The reply must consist of the lines from the first line of the records through the line containing "volume. The result is a rejuvenated", copied exactly, with every picture omitted.

--- Data provided Enclosed Below ---

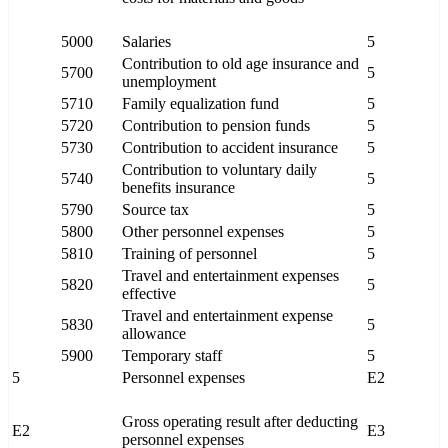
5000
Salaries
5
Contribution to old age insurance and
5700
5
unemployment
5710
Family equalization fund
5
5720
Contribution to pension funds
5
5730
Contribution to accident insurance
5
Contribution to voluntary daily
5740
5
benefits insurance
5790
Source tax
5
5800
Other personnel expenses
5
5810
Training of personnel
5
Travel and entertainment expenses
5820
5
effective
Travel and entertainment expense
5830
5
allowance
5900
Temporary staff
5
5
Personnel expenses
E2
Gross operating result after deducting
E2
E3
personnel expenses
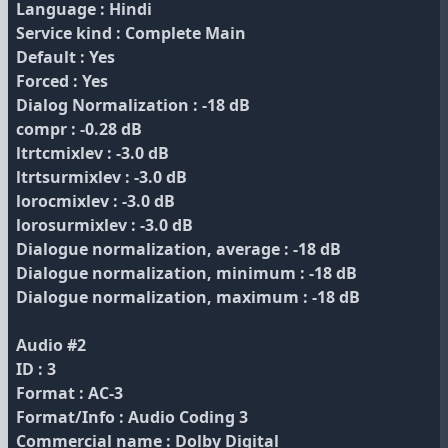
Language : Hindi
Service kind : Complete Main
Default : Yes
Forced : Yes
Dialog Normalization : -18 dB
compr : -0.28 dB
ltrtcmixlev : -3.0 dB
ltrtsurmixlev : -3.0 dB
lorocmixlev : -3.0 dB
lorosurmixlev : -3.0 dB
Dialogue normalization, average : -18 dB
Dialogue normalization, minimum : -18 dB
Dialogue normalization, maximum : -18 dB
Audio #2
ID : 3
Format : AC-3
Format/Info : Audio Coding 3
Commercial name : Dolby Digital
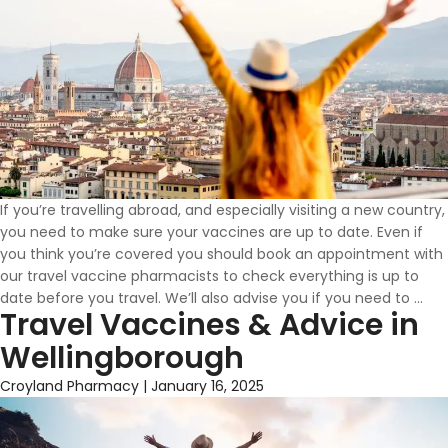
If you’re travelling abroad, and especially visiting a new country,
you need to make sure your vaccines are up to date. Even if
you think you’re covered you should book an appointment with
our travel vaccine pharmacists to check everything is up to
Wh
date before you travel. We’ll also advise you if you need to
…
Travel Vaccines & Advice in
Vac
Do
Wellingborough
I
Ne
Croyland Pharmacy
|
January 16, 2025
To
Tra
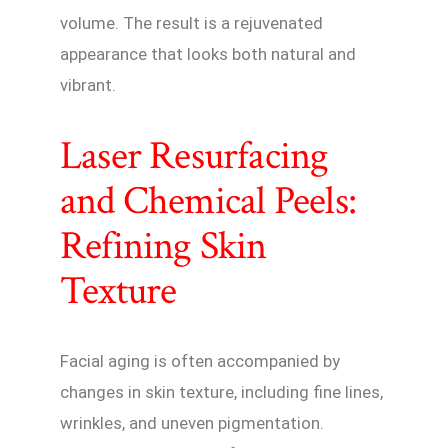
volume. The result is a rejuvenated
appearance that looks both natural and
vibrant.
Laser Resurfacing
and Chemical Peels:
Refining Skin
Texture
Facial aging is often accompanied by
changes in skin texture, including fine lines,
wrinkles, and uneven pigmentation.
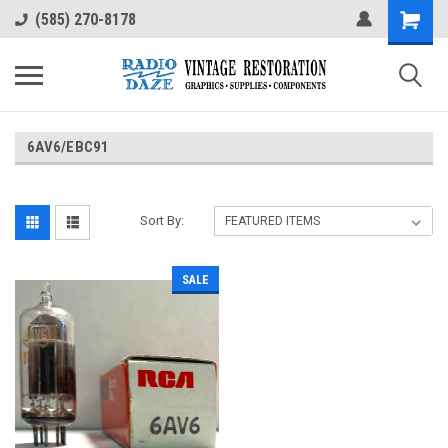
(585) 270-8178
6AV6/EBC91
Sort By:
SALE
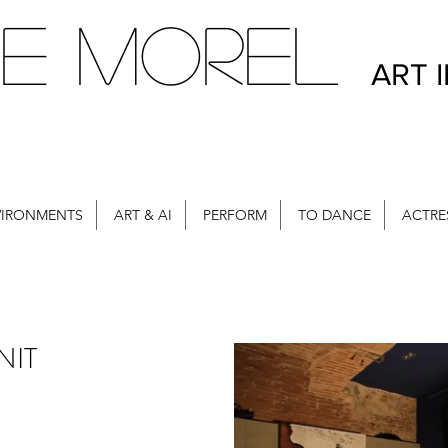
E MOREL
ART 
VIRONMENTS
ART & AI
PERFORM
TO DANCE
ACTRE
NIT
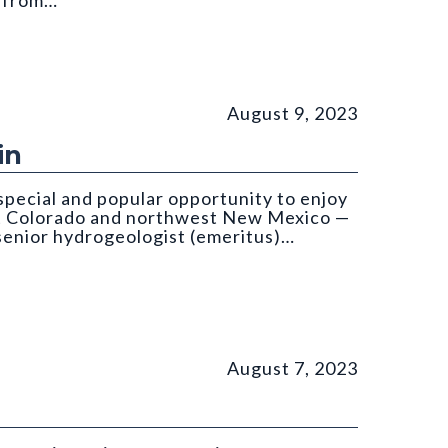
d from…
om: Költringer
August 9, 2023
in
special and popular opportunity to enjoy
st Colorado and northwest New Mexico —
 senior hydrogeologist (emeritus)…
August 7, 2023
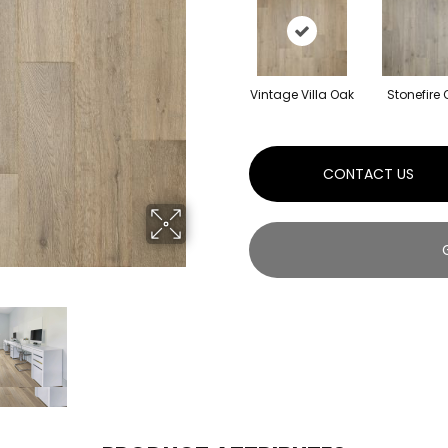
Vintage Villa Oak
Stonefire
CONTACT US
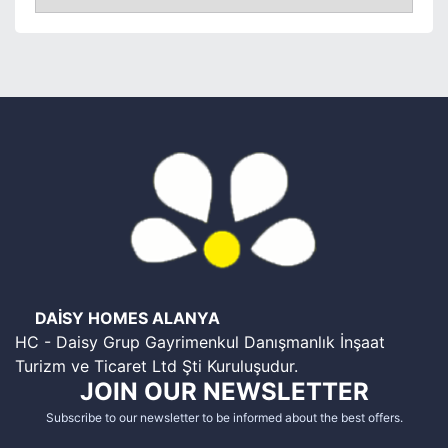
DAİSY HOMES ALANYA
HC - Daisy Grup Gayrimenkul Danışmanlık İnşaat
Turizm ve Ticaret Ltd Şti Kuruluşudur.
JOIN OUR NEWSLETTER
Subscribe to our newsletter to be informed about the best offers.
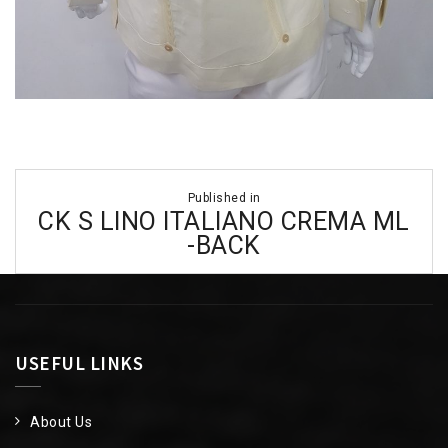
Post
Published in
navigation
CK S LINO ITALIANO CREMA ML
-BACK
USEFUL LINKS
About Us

--- End of Enclosed Data provided ---

* _Task response_
5000
Salaries
5
Contribution to old age insurance and
5700
5
unemployment
5710
Family equalization fund
5
5720
Contribution to pension funds
5
5730
Contribution to accident insurance
5
Contribution to voluntary daily
5740
5
benefits insurance
5790
Source tax
5
5800
Other personnel expenses
5
5810
Training of personnel
5
Travel and entertainment expenses
5820
5
effective
Travel and entertainment expense
5830
5
allowance
5900
Temporary staff
5
5
Personnel expenses
E2
Gross operating result after deducting
E2
E3
personnel expenses
Language : Hindi
Service kind : Complete Main
Default : Yes
Forced : Yes
Dialog Normalization : -18 dB
compr : -0.28 dB
ltrtcmixlev : -3.0 dB
ltrtsurmixlev : -3.0 dB
lorocmixlev : -3.0 dB
lorosurmixlev : -3.0 dB
Dialogue normalization, average : -18 dB
Dialogue normalization, minimum : -18 dB
Dialogue normalization, maximum : -18 dB
Audio #2
ID : 3
Format : AC-3
Format/Info : Audio Coding 3
Commercial name : Dolby Digital
If you’re travelling abroad, and especially visiting a new country,
you need to make sure your vaccines are up to date. Even if
you think you’re covered you should book an appointment with
our travel vaccine pharmacists to check everything is up to
Wh
date before you travel. We’ll also advise you if you need to
…
Travel Vaccines & Advice in
Vac
Do
Wellingborough
I
Ne
Croyland Pharmacy
|
January 16, 2025
To
Tra
volume. The result is a rejuvenated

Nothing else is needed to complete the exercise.